16 septembre 2021

Dures au mâle

 Sur le coup, le type qui venait de voir son bras partir loin devant lui n’en a pas cru ses yeux.

On peut comprendre. Ce ne sont pas des choses qui arrivent tous les jours. En principe la vie nous met à l’abri de ce type de péripétie plutôt douloureuse à moins d’être garçon boucher, tueur en série ou soldat en temps de guerre, on n’est que rarement préparé à ce genre d’événement et il faut, sans doute une bonne dose de sang froid pour, à cet instant précis, ne pas paniquer, garder la tête et son sang froid. Vous remarquerez qu’il n’est pas encore ici question de douleur. Pour qui a vu quelques films de cinématographe ou lu quelques livres sur les conflits armés de par le monde, sur la capacité infinie des hommes à se battre, s’éparpiller, se trancher, s’exploser, se couper en morceaux, nous savons tous très bien que l'arrachage executé,  ce n’est pas la douleur qui vient en premier. Ce serait une histoire d’adrénaline libérée dans l’organisme qui annihilerait pour un temps, pour un temps seulement, la souffrance juste après une blessure fût-elle d’importance. Il y a toute une littérature là-dessus comme si les gars qui filment ou écrivent avaient fait des stages de troisième cycle dans les tranchées de quatorze, enfin dans ce genre d’endroit où les membres se séparent les uns des autres pour une raison externe, pour une lame bien aiguisée, pour une machette affutée. À cet instant, disent-ils la douleur, bien élevée, polie, respectueuse laisse d’abord toute la place à l’incrédulité. On ne peut pas admettre, croire, envisager qu’une partie de nous le soit, justement. Dans ces moments particuliers, la souffance sait un peu se tenir, elle ne ramène pas tout à elle, elle ouvre les portes et laisse entrer : Faites faites, viendra mon tour lance-t-elle à la cantonnade.

Et puis, c’est son heure, son moment de gloire, son entrée dans la lumière.

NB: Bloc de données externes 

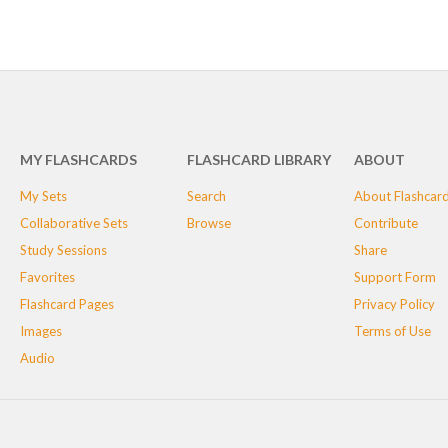
MY FLASHCARDS
FLASHCARD LIBRARY
ABOUT
My Sets
Search
About Flashcar
Collaborative Sets
Browse
Contribute
Study Sessions
Share
Favorites
Support Form
Flashcard Pages
Privacy Policy
Images
Terms of Use
Audio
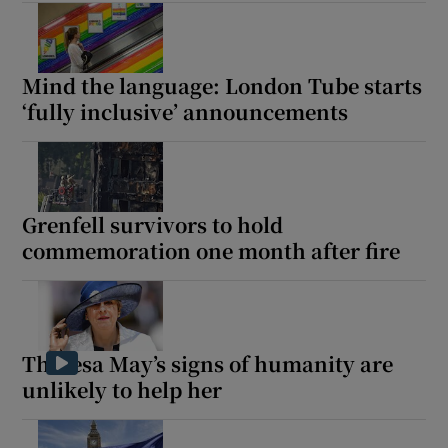
Mind the language: London Tube starts
‘fully inclusive’ announcements
Grenfell survivors to hold
commemoration one month after fire
Theresa May’s signs of humanity are
unlikely to help her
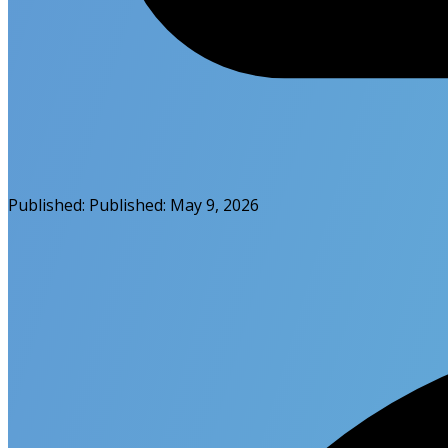
Published:
Published:
May 9, 2026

Alors elle s’en donne à cœur joie. La personne à qui vient d’arriver cette terrible mésaventure se met à hurler de toute sa voix, avec de l’air poussé par ses deux poumons à condition bien entendu que ceux ci soient encore intacts ce qui serait quand même, au vu des circonstances, LA  bonne nouvelle de la soirée. Il n’a QUE le bras arraché. Y-a-t-il de quoi en faire tout ce plat ? Mon gaillard joli,  soit raisonnable, vois les choses d’un bon œil, il t’en reste un. Donc tout ne va pas si mal que tu le hurles. S’il te plait, épargne nos oreilles ne soit pas  cet égoïste insensé qui attire l’attention de tout le monde avec ses petits bobos. Si tu penses être le seul sur cette terre à avoir mal mon pauvre bonhomme, tu te trompes gravement. Et lui, évidemment de hurler de plus belle parce qu’en plus il veut être plaint. L’homme n’est pas dur au mal. La femme oui, elle sait ce que souffrir vraiment veut dire. L’homme pas trop. Un éternuement et voilà la tuberculose, une bouffée de chaleur c’est  une fière aphteuse, une tristesse passagère, dépression profonde et une légère coupurette au doigt devient un membre arraché.

L’homme, le mâle ne sait pas se taire devant le mal. Il n’a pas eu l’habitude, il ne lui a pas été confronté régulièrement mois après mois, années après années. Il souffre une fois de temps en temps, le malheureux.

Alors il appelle, convoque, implore toutes les femmes du coin et surtout sa mère. Il est au bord de l’agonie, il va décéder c’est sûr, ce ne peut être autrement.

Mais non, Bichon chéri, tu n’as pas eu le bras arraché, tu t’es juste coupé le bout du doigt avec l’opinel à bout rond de ton fils. Tu devrais t’en remettre, Poussin mignon. Regarde, ça ne saigne déjà plus. Maman va te mettre un pansement, une jolie poupée au doigt. 

Une poupée ? Dit-il dans un sanglot long. Suis pas une fille.

Ah ça non, tu n'en es pas une, personne ne peut en douter mon chérinounet.